I ran strace -f -o /var/tmp/strace.out -- g++ ... for the main.run compilation. The static linker is actually trying to open files whose literal name looks like "$ORIGIN/lib/dir/sub/bar.so", among 20-30 other things. (In other words, it is looking for an actual directory named $ORIGIN. Seriously.)

It also appears to be searching the -rpath-link path for the name "lib/dir/sub/bar.so", not just "bar.so". I have no clue why.
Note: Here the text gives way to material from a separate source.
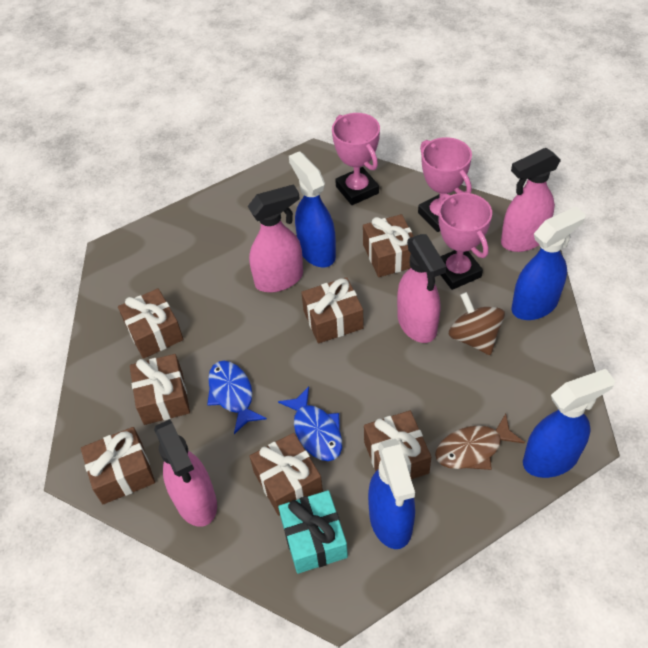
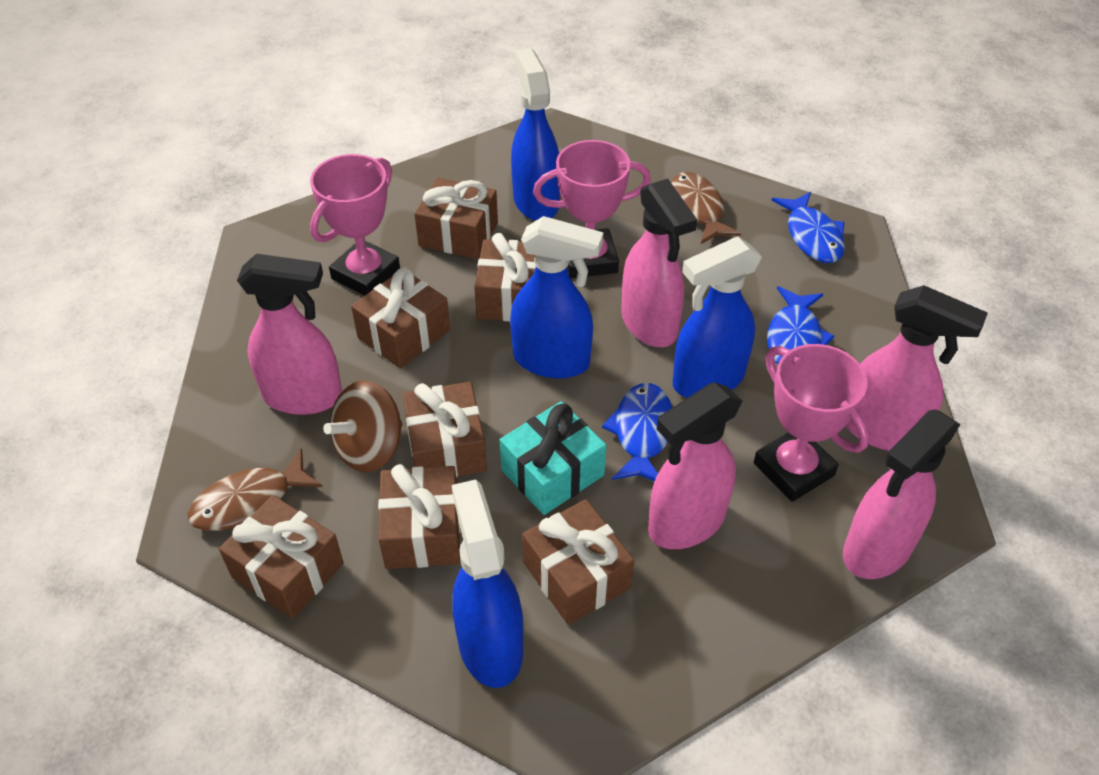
blue fish: [207,361,267,434] [278,387,342,461] = 2 -> [602,383,672,481] [767,286,835,364] [771,191,845,263] = 3
brown fish: [435,414,525,470] = 1 -> [188,448,323,531] [671,172,741,244] = 2
pink spray bottle: [154,419,217,527] [248,184,303,292] [397,234,446,343] [501,148,561,252] = 4 -> [237,254,342,415] [621,179,697,347] [648,382,743,549] [843,409,961,579] [845,285,988,451] = 5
Anyway, this is the link for main.run that is working for me:

g++ -o run/main.run obj/main.o -Wl,-rpath,'$ORIGIN/../lib/dir' -Wl,-rpath-link,. -Llib/dir -l:foo.so

It is identical to yours but with -Wl,-rpath-link,. inserted.

[addendum]

OK I think I see what is going on. First, the static linker (GNU ld) simply does not honor $ORIGIN in the libraries it links against.

Second, the behavior when you use -lbar versus -l:bar.so is very different.

Run readelf -a on foo.so. In your build, it shows a dependency on "lib/dir/sub/bar.so". This is why setting the rpath-link to "." fixes the build of main.run; it causes the static linker to search "." for "lib/dir/sub/bar.so", which it finds.

If you rename bar.so to libbar.so, and link foo.so to use -lbar instead of -l:bar.so, the same readelf shows that foo.so now depends on "libbar.so" (with no path component). With that foo.so, you can get the main.run link to work using -Wl,-rpath-link,lib/dir/sub, as you would expect if you knew that the static linker simply does not honor $ORIGIN.

By the way, I do not see the -l:bar.so syntax documented anywhere in the GNU ld manual. Out of curiosity, how did you come up with it?

Assuming it is a supported feature, this looks a bit like a bug (-l:bar.so creating a dependency on lib/dir/sub/bar.so instead of just bar.so). You can either deal with this bug by setting rpath-link to '.' for main.run, or you can rename stuff in the usual way (libxxx.so).